The jewelry industry was significantly impacted by the onset of World War II in the 1940s. Precious metals, particularly platinum, became scarce and in some cases were even banned from being sold. Palladium was used as a substitute for platinum in the war effort. In order to make the most of the limited supply of gold, a low karat gold alloy with a higher percentage of copper was used. This resulted in gold with a subtle, reddish hue, but through the use of different alloys, gold was able to appear in a range of colors within a single piece. Gold was also manipulated in various ways, such as being woven, braided, and coiled. Techniques like resilla, cannetille, and lacy filigree patterns reappeared in jewelry. Different textures were also used within a single design, with matte finishes being placed next to bright finishes to accentuate the design. Gold became the primary metal used in jewelry during the 1940s and 1950s.
Citrine is a variety of quartz that is yellow to golden in color and is colored by trace elements of iron.
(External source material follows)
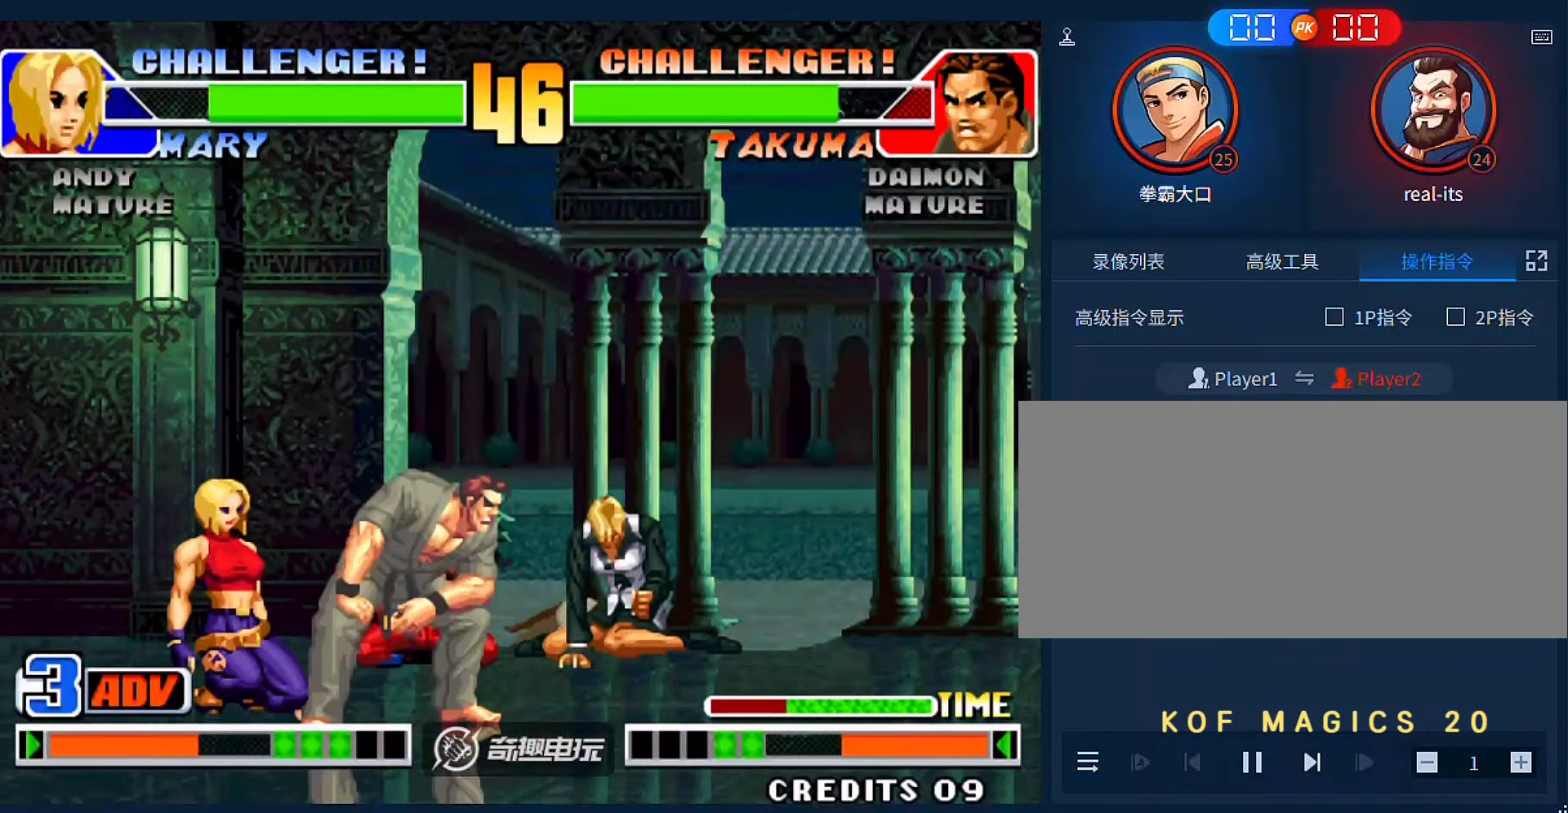
{"buttons": [], "left_stick": "left", "events": []}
It is named after the French word "citron," which means "lemon." The color of citrine closely resembles the color of yellow topaz, which is more expensive, and as a result, citrine is sometimes marketed under various misnomers such as "Madeira topaz," "Bahia topaz," and "topaz quartz."
Today, citrine is often actually amethyst that has been heated to a temperature of approximately 900 degrees Fahrenheit (around 450 to 480 degrees Celsius). This process creates a stable golden to yellow color that can be restored to its original color upon irradiation.
Citrine is the second most coveted variety of quartz after amethyst. It is prized for its beautiful yellow to golden color and is often used in a variety of different types of jewelry, including rings, earrings, pendants, and bracelets. It is also believed to have various healing properties and is sometimes used in traditional medicine. It is thought to have calming and balancing effects, and is sometimes used in meditation practices.
18k gold is a type of gold alloy that is commonly used in jewelry making. It is made up of 75% gold and 25% other metals, such as copper, silver, or palladium. The addition of other metals helps to increase the durability and strength of the gold, making it more suitable for use in jewelry. 18k gold is softer and more prone to scratching than higher karat golds, such as 22k or 24k, but it is still a popular choice for jewelry because of its warm, yellow color and good resistance to tarnishing. It is also less expensive than higher karat golds due to the smaller amount of gold used in the alloy. 18k gold is a popular choice for engagement rings, wedding bands, and other fine jewelry items.